Burning Glass (Burning Glass, #1)

He slowly approached me, still fidgeting with his clasp like he didn’t know what to do with his hands. Just as I felt the promise of being able to sort out his feelings, part of him folded into himself with that same secrecy from the stables.

I bit my lip in frustration. How was he able to conceal his emotions like that from me—me, who should be able to read anyone? Then again, I could scarcely interpret my own aura, let alone how anyone else’s might be distinguished from it. As for what little I could sense from Anton, he felt nervous, as if anticipating my rebuke for some reason I couldn’t determine. Or was this my nervousness, my anticipation?

“How are you?” I asked. “I expected to see you at dinner tonight.”

He parted his lips. A door creaked open. I whirled around to see two guards emerge from the room beside the emperor’s. When I turned back to the prince, a change had come over his face. His features took on a stonelike but intensely focused appearance. My chest expanded with his as he inhaled a long and steadying breath. With it, his aura shut tight and entombed all of himself. My head prickled with a sensation between calmness and numbness as the excess oxygen flowed through my body.

Anton picked up his pace and walked past me without uttering a word.

I blinked in stunned amazement. What had just happened? Had he used a breathing trick to distract me? He must’ve known if he calmed his emotions, I could not read them. I watched him as he nodded at the guards, who strode by in the opposite direction. Maintaining his distanced aura and intense focus, Anton entered his room and never again glanced my way.

I slumped back against the wall, overcome with hurt and rejection. I was used to Anton pretending not to see me from across a long room, but I thought after last night something had changed between us, that he might actually care about me. I never imagined he’d resort to some form of meditation to keep me—and the prying person I innately was—well away. But of course he did. I could count on one hand those in my life who had wanted me in their association.

I closed my eyes and rubbed an ache in my brow. What a fool I must have just appeared, beaming at the prince like he were a long-lost friend I hadn’t seen in months, like he were Tosya, journeying here from the Romska camps just to wish me a midnight hello.

I kicked open my door and slammed it closed behind me.
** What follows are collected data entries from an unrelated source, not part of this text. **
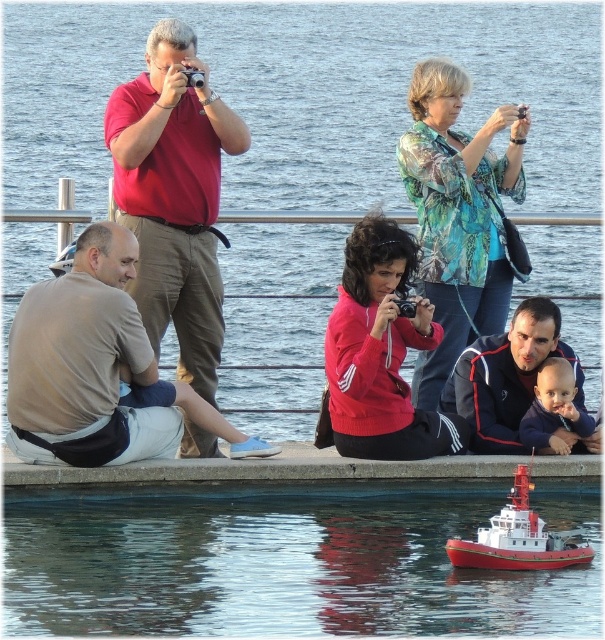
Question: Can you confirm if transparent water at lower center is bigger than printed fabric blouse at upper center?

Choices:
 (A) yes
 (B) no

Answer: (A)

Question: Which point is farther to the camera?

Choices:
 (A) (355, 129)
 (B) (433, 116)
 (C) (526, 448)

Answer: (A)

Question: Does transparent water at lower center appear on the left side of brown cotton t-shirt at lower left?

Choices:
 (A) no
 (B) yes

Answer: (A)

Question: Which object is the closest to the matte red shirt at upper left?

Choices:
 (A) dark blue fleece at lower right
 (B) brown cotton t-shirt at lower left
 (C) transparent water at lower center

Answer: (B)

Question: Can you confirm if red matte jacket at center is positioned below concrete ledge at lower center?

Choices:
 (A) yes
 (B) no

Answer: (B)

Question: Which point is farther from the camera taking this photo?

Choices:
 (A) (162, 394)
 (B) (531, 566)

Answer: (A)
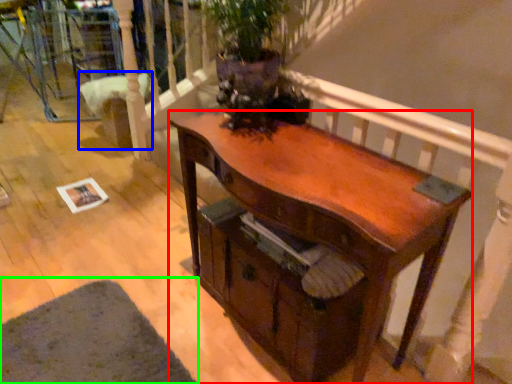
Question: Which is farther away from desk (highlighted by a red box)? armchair (highlighted by a blue box) or mat (highlighted by a green box)?

Choices:
 (A) armchair
 (B) mat

Answer: (A)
I paced back and forth in my antechamber and balled my hands into fists. How many times would I put myself through this—through believing Anton would ever see me as more than someone he was duty-bound to help, when the fleeting moments arose? He would never go out of his way to greet me or give me a smile. He didn’t need me, nor would he ever confide in me. We would never be true friends.

I slowed my steps, and my hand spread across my breastbone. Was that all I wanted from him, to be friends?

Was that all I wanted from Valko?

At least with the emperor I felt wanted and valued and good enough, like he desired my friendship as well.

With a groan of frustration, I ran my fingers through my hair. From across my open bedchamber, the wooden figurine of Feya stared back at me from her perch on the windowsill. I didn’t want to think anymore. I didn’t want to attempt to interpret what I was feeling. I swallowed hard, strode into the room, and gripped the base of the goddess with the spatter of Yuliya’s blood.

The next morning was the second in a row that Pia hadn’t brought me my breakfast tray. Lenka wasn’t sure what my friend had done this time, only that it must be another punishment “for slacking in her duty.”

Since the emperor didn’t require me until the council meeting this afternoon, I hurried to the library, fetched three books of fairy tales—including my favorite story of the Armless Maiden—and made my way to the kitchens. The tiles were littered with chicken feathers, and the wooden table slabs dripped with pig’s blood. Pia was nowhere to be seen. I stepped carefully through the room and flinched when the butcher chopped into a leg of raw meat and red flecks splashed the air.

“Have you seen Pia?” I asked a little boy plucking a chicken. The bird’s wrung neck hung limply from its body. I kept my distance.

The boy looked up at me. His eyes widened to see the sovereign Auraseer. “Milking the cows,” he replied, and blew a feather off his sticky mouth as he shot a glance at Cook. “Pia got caught filching a pie last night,” he whispered.

I bit down on a smile. Filching a pie? Oh, Pia.

Walking outside, I found her just where the boy said I would. She sat on a low stool, all of her dark hair tied back in her kerchief as she hunched beside a large dairy cow and squeezed milk from her udders into a half-full tin pail.

“Excuse me.” I set my chin above the fence that separated me from the palace barnyard. “Have you seen the elusive pie thief?”

Pia squinted up at me. The morning sun made her eyes as warm as honey.